A move is underway to oust the California judge who sparked outrage after he sentenced a former Stanford University swimmer to just six months in jail for raping an unconscious woman behind a dumpster outside a campus frat party.
The sentence Santa Clara County Superior Court Judge Aaron Persky imposed on Brock Turner, 20, has been blasted by the victim as a “mockery of the seriousness of his assault” and called a “slap on the wrist” by the San Jose Mercury News
And critics like Stanford law professor Michele Dauber said she can’t fathom what Persky, a former Santa Clara County prosecutor who specialized in going after violent sexual predators, was thinking.
“The judge had to bend over backwards to accommodate this young man,” Dauber said.
“I believe that many people believe that assaults that happen on campus are less serious that assaults that happen elsewhere.”
Dauber, who is a family friend of the victim identified only as “Emily Doe,” said she suspects that the judge went easy on Turner because they have similar backgrounds.
“I think he was very persuaded by the background of the young man as an elite athlete,” she said in a brief interview with NBC News.
Turner was once an Olympic hopeful. Persky, who also attended Stanford, was captain of the school’s lacrosse team when he was an undergraduate and also helped coach the lacrosse team while attending Berkeley law school, according to biographical information he supplied in 2002 to the League of Women Voters of California.
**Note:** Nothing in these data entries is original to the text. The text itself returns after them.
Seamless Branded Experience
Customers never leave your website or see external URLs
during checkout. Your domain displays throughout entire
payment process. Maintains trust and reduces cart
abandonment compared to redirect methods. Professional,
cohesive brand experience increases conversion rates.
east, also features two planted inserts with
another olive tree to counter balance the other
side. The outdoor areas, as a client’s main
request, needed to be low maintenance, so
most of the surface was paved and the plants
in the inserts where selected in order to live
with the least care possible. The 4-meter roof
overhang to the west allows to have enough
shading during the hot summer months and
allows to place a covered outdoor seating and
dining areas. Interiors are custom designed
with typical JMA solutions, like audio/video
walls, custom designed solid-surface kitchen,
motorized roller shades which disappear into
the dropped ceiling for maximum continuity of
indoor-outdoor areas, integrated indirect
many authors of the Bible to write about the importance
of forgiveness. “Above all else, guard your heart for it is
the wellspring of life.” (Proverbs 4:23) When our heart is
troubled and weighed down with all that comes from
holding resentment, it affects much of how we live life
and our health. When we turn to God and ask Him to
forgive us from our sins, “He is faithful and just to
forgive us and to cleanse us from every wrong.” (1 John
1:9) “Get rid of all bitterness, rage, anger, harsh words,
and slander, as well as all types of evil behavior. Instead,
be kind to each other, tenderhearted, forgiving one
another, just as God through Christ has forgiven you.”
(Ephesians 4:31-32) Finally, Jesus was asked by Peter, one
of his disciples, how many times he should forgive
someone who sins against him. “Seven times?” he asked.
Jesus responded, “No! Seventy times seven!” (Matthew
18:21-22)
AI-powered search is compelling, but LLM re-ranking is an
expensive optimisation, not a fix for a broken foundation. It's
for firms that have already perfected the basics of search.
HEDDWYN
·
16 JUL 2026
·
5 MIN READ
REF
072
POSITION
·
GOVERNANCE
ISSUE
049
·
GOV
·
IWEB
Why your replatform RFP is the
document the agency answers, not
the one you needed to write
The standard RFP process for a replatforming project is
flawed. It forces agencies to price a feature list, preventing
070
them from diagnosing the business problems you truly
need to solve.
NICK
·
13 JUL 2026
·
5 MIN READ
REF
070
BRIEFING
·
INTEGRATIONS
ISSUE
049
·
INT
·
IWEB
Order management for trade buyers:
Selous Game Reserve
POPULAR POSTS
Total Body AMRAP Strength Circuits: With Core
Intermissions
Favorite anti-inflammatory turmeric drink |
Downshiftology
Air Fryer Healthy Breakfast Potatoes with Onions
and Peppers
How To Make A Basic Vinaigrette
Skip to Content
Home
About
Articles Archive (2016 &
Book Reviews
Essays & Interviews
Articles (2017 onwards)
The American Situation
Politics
In their recall petition, Change.org noted that “Judge Persky failed to see that the fact that Brock Turner is a white male star athlete at a prestigious university does not entitle him to leniency. He also failed to send the message that sexual assault is against the law regardless of social class, race, gender or other factors.”
Persky, 54, did not immediately return a call for comment about his controversial sentence or the drive to remove him from the bench.